> ACTIVITY: From the entries below, copy exactly the lines from the one that contains "middle dip: (181, 226)" through the one that contains "thumb mcp: (203, 158)", both included, and only those.

(Joint position lists)
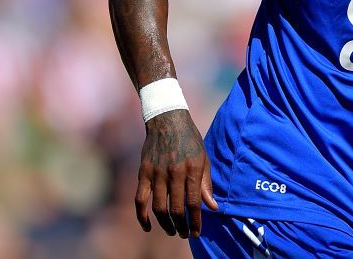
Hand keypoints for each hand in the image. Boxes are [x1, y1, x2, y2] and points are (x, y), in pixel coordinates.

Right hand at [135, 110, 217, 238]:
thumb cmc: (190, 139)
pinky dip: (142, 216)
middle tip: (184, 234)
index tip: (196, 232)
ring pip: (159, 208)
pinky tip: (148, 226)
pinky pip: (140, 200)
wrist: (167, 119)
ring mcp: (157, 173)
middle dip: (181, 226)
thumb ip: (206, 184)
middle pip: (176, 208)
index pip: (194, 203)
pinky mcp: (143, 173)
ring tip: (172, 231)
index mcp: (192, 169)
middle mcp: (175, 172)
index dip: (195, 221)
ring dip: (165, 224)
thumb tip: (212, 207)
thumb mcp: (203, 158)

--

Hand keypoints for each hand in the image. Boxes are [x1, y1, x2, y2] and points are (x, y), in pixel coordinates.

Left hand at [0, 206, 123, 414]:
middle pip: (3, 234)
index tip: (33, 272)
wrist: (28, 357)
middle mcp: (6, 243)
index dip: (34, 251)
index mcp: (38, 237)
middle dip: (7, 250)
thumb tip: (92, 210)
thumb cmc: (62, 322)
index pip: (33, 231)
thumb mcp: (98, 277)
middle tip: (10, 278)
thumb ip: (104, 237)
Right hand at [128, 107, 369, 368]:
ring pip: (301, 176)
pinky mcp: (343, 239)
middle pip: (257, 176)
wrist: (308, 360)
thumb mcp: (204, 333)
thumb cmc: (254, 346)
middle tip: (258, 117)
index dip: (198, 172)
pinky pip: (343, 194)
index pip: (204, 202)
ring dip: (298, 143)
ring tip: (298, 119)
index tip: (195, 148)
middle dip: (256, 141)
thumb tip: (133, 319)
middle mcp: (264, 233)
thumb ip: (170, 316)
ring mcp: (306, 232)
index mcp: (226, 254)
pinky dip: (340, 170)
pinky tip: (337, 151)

> WORKED SOLUTION:
middle dip: (181, 226)
thumb ip: (206, 184)
middle pip: (176, 208)
index pip: (194, 203)
pinky mcp: (143, 173)
ring tip: (172, 231)
index mcp: (192, 169)
middle mcp: (175, 172)
index dip: (195, 221)
ring dip: (165, 224)
thumb tip: (212, 207)
thumb mcp: (203, 158)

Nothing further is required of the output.